No es descabellado pensar que alguna sustancia o panorama de su prodigioso ecosistema natal —somos el clima y sus motivos, afirma el danzante japonés Min Tanaka—, colaboraron para que Brizuela haya decidido ser y hacerlo todo: estudió piano, abogacía y musicoterapia; cantó con activistas políticos en épocas de represión dictatorial; fungió como galán de telenovelas; escribió partituras, guiones y libretos de representación artística para actores y vocalistas de prestigio; se relacionó sentimentalmente con prestigiosas figuras del espectáculo y también con mujeres despojadas de fama: pisó prisión y, liberado, tomó entre sus manos una defensa a posteriori, que no dudó en llevar a cortes internacionales; ha sido productor, compositor de temas que adquirieron gloria internacional en voz de otros cantantes, ciudadano estadunidense, empresario y padre de hijos que buscan abrirse paso en los ámbitos del espectáculo.

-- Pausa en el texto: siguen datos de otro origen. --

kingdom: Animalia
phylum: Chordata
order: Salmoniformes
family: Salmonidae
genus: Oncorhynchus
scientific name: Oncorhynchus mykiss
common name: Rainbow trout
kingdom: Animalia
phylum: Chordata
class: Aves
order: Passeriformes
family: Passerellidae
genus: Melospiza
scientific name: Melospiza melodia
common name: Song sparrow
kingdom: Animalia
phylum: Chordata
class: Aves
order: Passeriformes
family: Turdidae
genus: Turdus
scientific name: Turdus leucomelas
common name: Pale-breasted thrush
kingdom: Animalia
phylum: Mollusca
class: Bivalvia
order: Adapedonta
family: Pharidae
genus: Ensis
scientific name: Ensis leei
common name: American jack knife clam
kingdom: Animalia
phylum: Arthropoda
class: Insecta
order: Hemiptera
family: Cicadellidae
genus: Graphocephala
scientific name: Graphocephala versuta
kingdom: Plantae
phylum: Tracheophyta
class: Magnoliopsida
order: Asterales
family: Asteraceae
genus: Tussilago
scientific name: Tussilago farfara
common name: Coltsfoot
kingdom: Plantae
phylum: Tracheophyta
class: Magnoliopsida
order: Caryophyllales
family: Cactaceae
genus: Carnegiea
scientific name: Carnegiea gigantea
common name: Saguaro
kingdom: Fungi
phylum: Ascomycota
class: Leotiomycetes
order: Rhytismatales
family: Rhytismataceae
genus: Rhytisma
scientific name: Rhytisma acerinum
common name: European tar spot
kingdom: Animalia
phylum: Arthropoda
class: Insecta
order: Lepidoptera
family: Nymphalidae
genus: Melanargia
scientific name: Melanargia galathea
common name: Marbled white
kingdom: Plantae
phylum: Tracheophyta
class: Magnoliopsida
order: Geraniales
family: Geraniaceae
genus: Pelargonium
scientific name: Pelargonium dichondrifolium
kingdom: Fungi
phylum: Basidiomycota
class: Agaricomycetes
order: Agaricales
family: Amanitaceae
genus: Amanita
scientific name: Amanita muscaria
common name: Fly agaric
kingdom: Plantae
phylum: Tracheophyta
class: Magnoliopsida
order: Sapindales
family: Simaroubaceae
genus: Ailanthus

De entre esta legión de Brizuelas, hoy Laureano ha vuelto a ser El Ángel del Rock. Hace un derroche de genuina energía con la que brinda un collar de piezas que de seguro han protagonizado capítulos imborrables en la historia sentimental de los señores y señoras que han abarrotado el recinto para transmutar, con persistencia romántica y rebelde, este cabaret en una especie de reunión de egresados de una preparatoria existencial ubicada en el impensable tiempo en el que no existía el celular, en el que los libros se imprimían sólo en papel, y donde, para quedar bien con tu prospecto amoroso, grababas un cassette en el que intercalabas poemas recitados a voz viva con canciones predilectas de la radio, entre las cuales no podrían faltar tres, cuatro, cinco o seis de las interpretadas esta noche por Laureano y su banda, en un retorno con sabor a viaje rítmico hacia la felicidad. ♪

Programa
Alborada / Si quieres amarme / Nada contra nada / Quiero escaparme de ti / Gritando que te quiero / Amándote / Solo / No hay adiós / No llores más / Contigo o sin ti / La promesa de volver / Viento del sur / Por qué te quiero tanto / Tiempo para amarte / Muchachita / Enamorándonos / Sueños compartidos / Cuando seas grande / El ángel del rock / Esto es América / Sueños compartidos (bis).